錦織圭、今季限りで現役引退へ 2014年テニス全米オープン準優勝
テニスの錦織圭(36)=ユニクロ=が1日、今季限りで現役を引退することを発表した。自身のSNSで明らかにした。
自身のX(旧ツイッター)とインスタグラムを更新。「このたび、今シーズンをもって現役を引退する決断をいたしました」
「正直に言えば、今でもコートに立ち続けたい気持ちはあります。それでも、これまでのすべてを振り返ったとき、『やり切った』と胸を張って言える自分がいます」
「テニスという競技に出会えたこと、この道を歩んでこられたことを、心から幸せに思います。

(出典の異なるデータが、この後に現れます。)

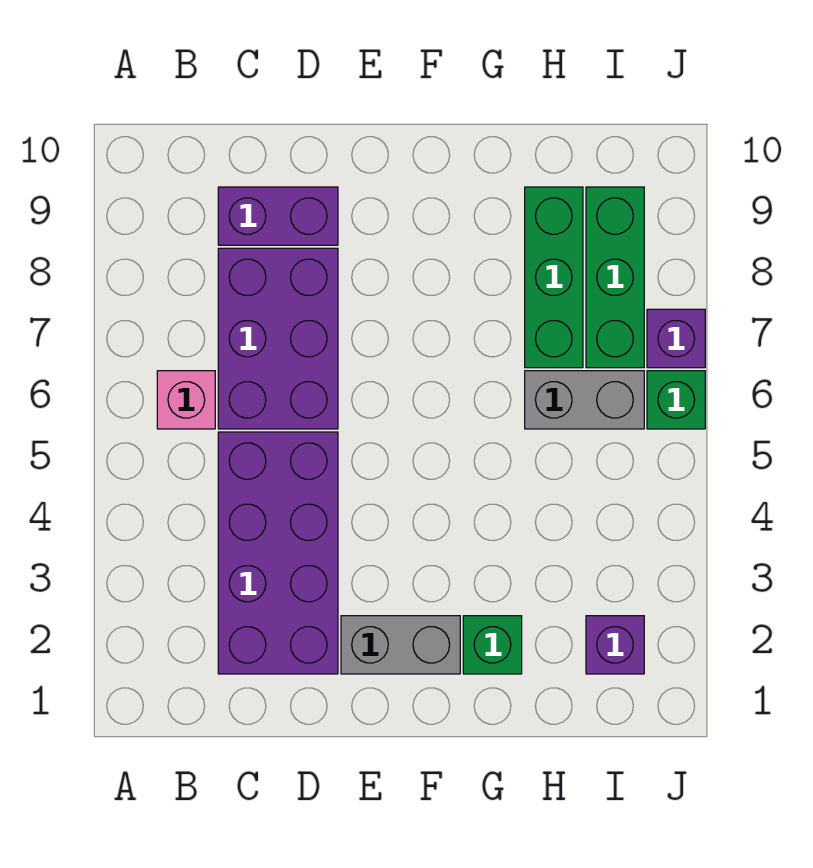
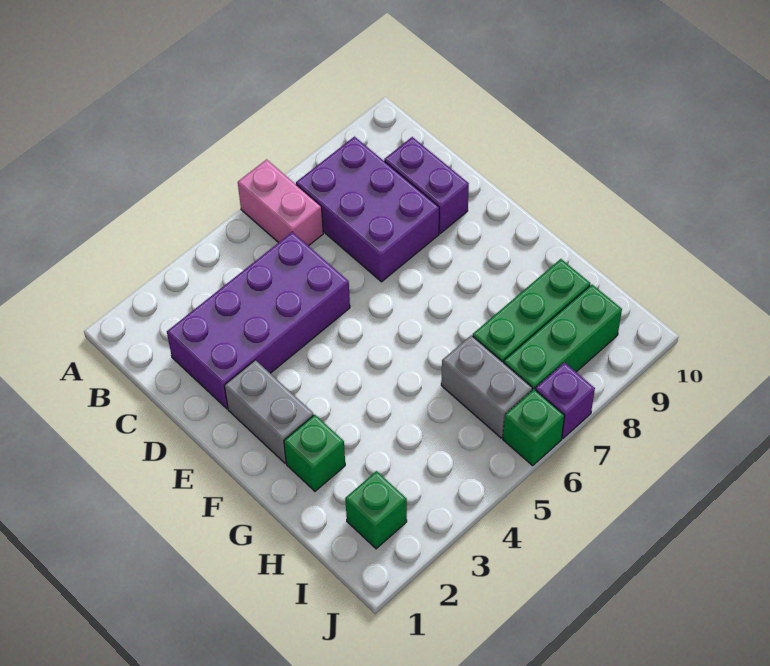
pink 1x1 brick [157,371,215,429] -> pink 1x2 brick [238,159,323,246]
purple 2x3 brick [218,248,338,429] -> purple 2x3 brick turned to [296,137,439,282]
purple 1x1 brick [586,616,644,674] -> green 1x1 brick [345,471,407,549]

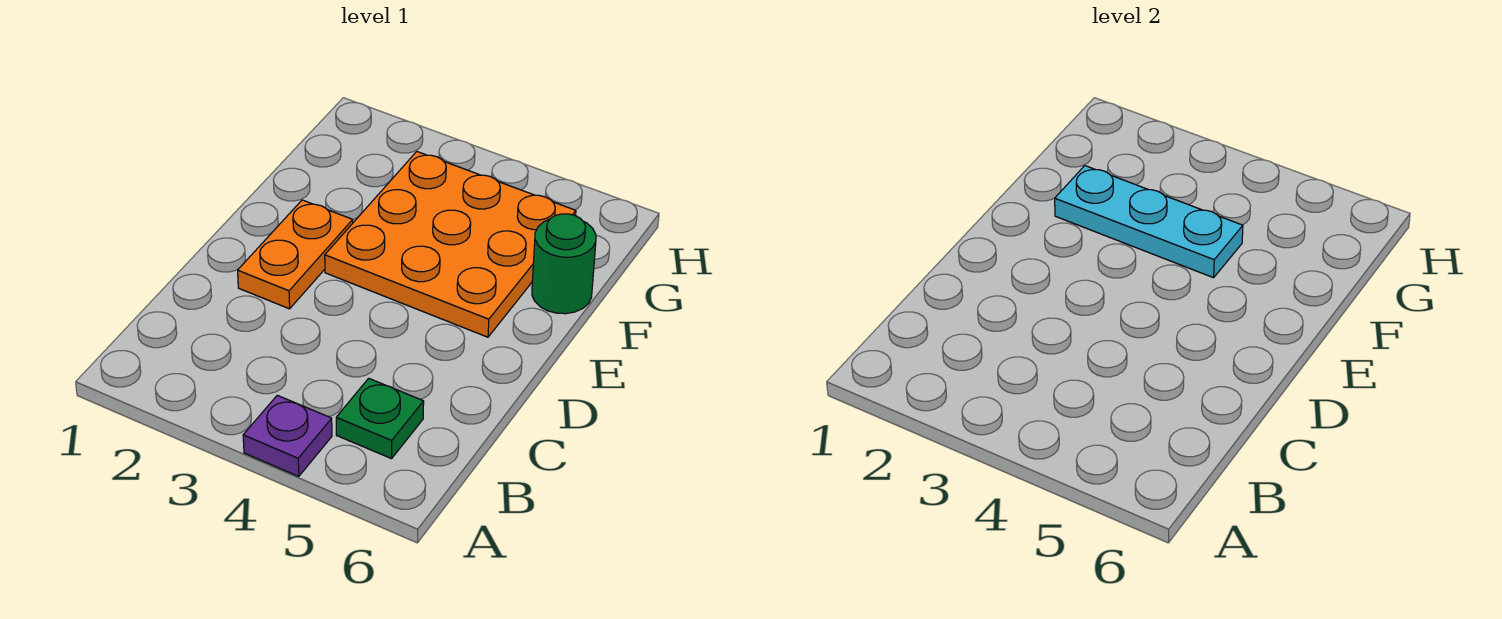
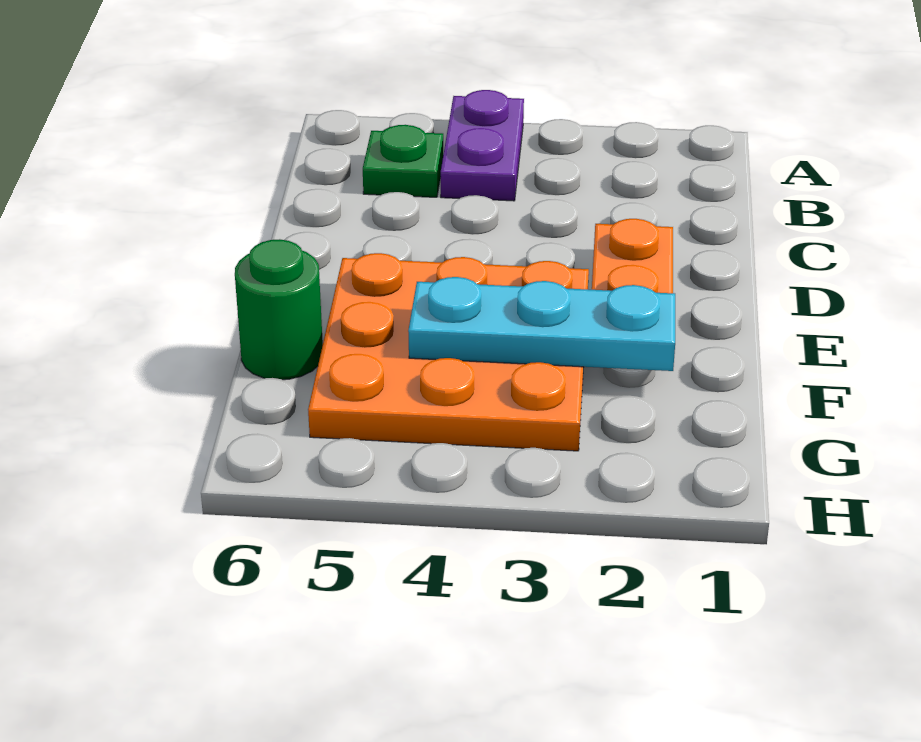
purple 1x1 plate [243,395,332,476] -> purple 1x2 plate [441,90,524,201]

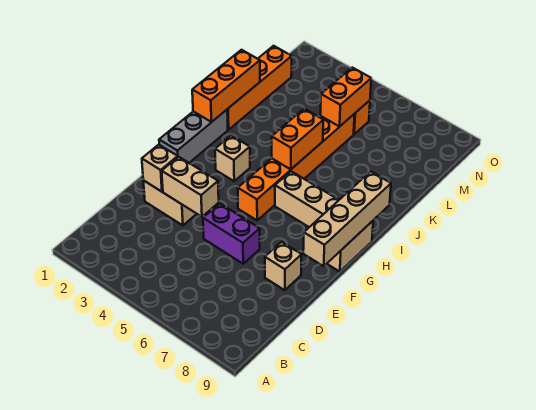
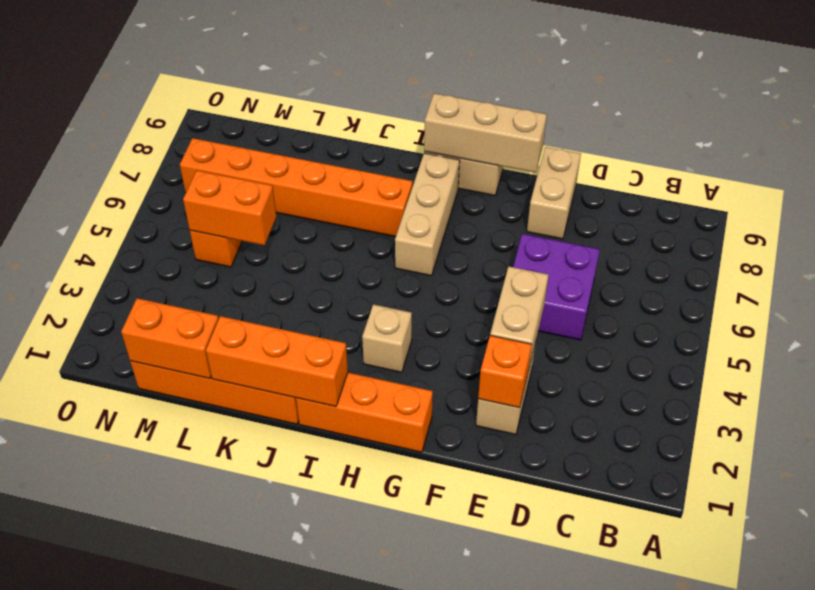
tan 1x1 brick [142,145,178,192] -> orange 1x1 brick [478,335,532,408]
purple 1x2 brick [203,204,260,264] -> purple 2x2 brick [513,234,600,340]
tan 1x1 brick [265,242,302,290] -> tan 1x2 brick [527,147,581,239]
tan 1x4 brick [303,171,391,266] -> tan 1x3 brick [424,93,547,173]
grey 1x3 brick [159,110,228,163] -> orange 1x3 brick [296,372,433,452]
orange 1x6 brick [238,114,355,220] -> orange 1x6 brick moved to [180,138,413,237]
orange 1x2 brick [272,109,323,169] -> orange 1x2 brick moved to [121,298,219,379]

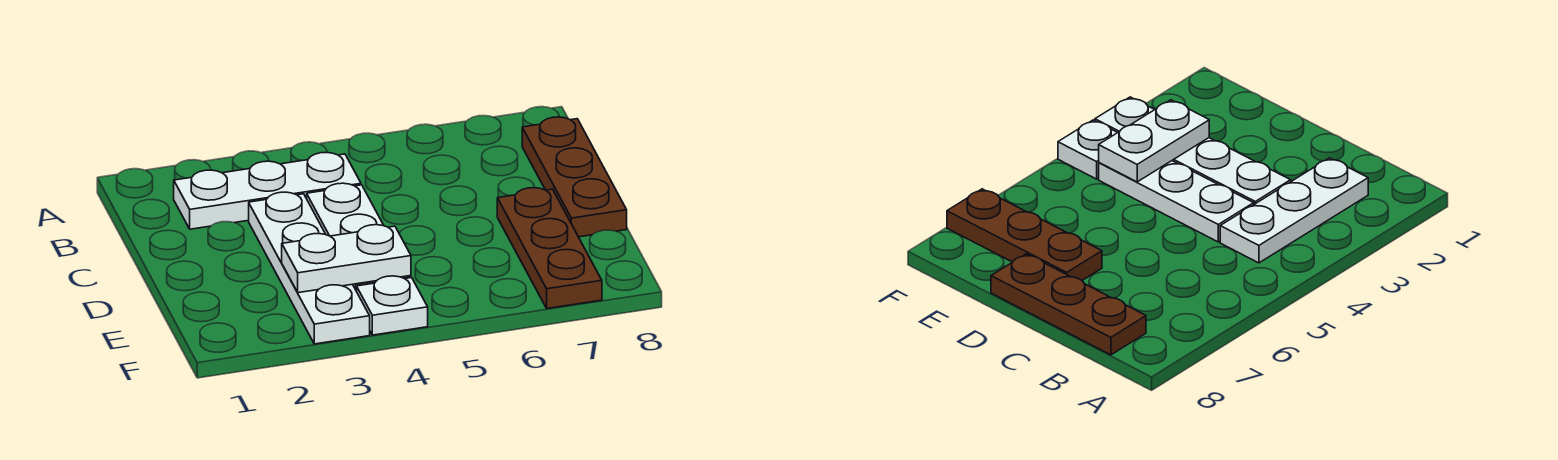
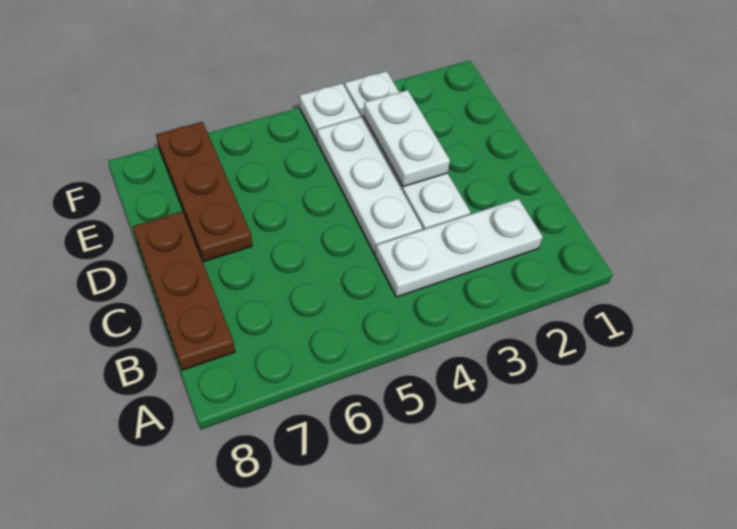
white 1x2 plate [282,225,411,293] -> white 1x2 plate turned to [364,90,450,187]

残りの試合も、一瞬一瞬を大切に最後まで戦い抜きます」などとつづった。
2014年に4大大会の全米オープンで準優勝したほか、日本男子で歴代最高となる世界ランキング4位をマークするなど、日本の第一人者として長年活躍した。
松江市出身で、父の指導でテニスを始めたのは5歳の頃だった。中学2年の時、13歳で米フロリダ州のIMGアカデミーにテニス留学。17歳でプロに転向し、08年2月には松岡修造に続く日本男子史上2人目のツアー優勝を18歳で達成した。
その年の全米オープンでは、日本男子で71年ぶりとなる4回戦進出。12年の全豪オープンで日本男子として80年ぶりに8強に食い込んだ。
世界ランキングのトップ10入りを果たした14年の全米オープンは決勝でマリン・チリッチ(クロアチア)に敗れはしたが、4大大会のシングルス決勝進出は日本勢初の快挙だった。
16年リオデジャネイロ五輪では、日本勢96年ぶりの表彰台となる銅メダルを獲得。日本男子テニスのあらゆる記録を塗り替える、輝かしい足跡を残した。
ただ、22年1月に股関節の手術を受けた後、ひざ、足首、肩などの故障が相次いだ。今年1月の全豪オープンは予選にエントリーしたものの、直前に欠場。4大大会出場は2回戦敗退に終わった25年の全豪で途絶えている。
錦織が自身のSNSにアップした文章は以下の通り。
◇
今日は皆さまにご報告があります。
このたび、今シーズンをもって現役を引退する決断をいたしました。
小さい頃からテニスに夢中になり、「世界で戦いたい」という思いだけを胸に走り続けてきました。
その中でトップの舞台に立ち、トップ10という場所まで辿り着けたことは、自分にとって大きな誇りです。
限界に挑み続ける日々の中で、勝利の喜びや敗戦の悔しさ、満員の会場で感じたあの特別な空気は、何ものにも代えがたいものでした。
また、度重なる怪我との戦いの中で、思うようにプレーできないもどかしさや、不安に押しつぶされそうになったこともありました。
そえrでも「テニスが好きだ」「もっと強くなれる」という思いが、何度でも自分をコートに戻してくれました。
そのすべての過程が、自分の人生を豊かにし、今の自分をつくってくれたと感じています。
どんな時も応援してくださった皆さま、そして常にそばで支えてくれた家族に、心から感謝しています。
正直に言えば、今でもコートに立ち続けた地気持ちはあります。
それでも、これまでのすべてを振り返ったとき、「やり切った」と胸を張って言える自分がいます。
テニスという競技に出会えたこと、この道を歩んでこられたことを、心から幸せに思います。残りの試合も、一瞬一瞬を大切に、最後まで戦い抜きます。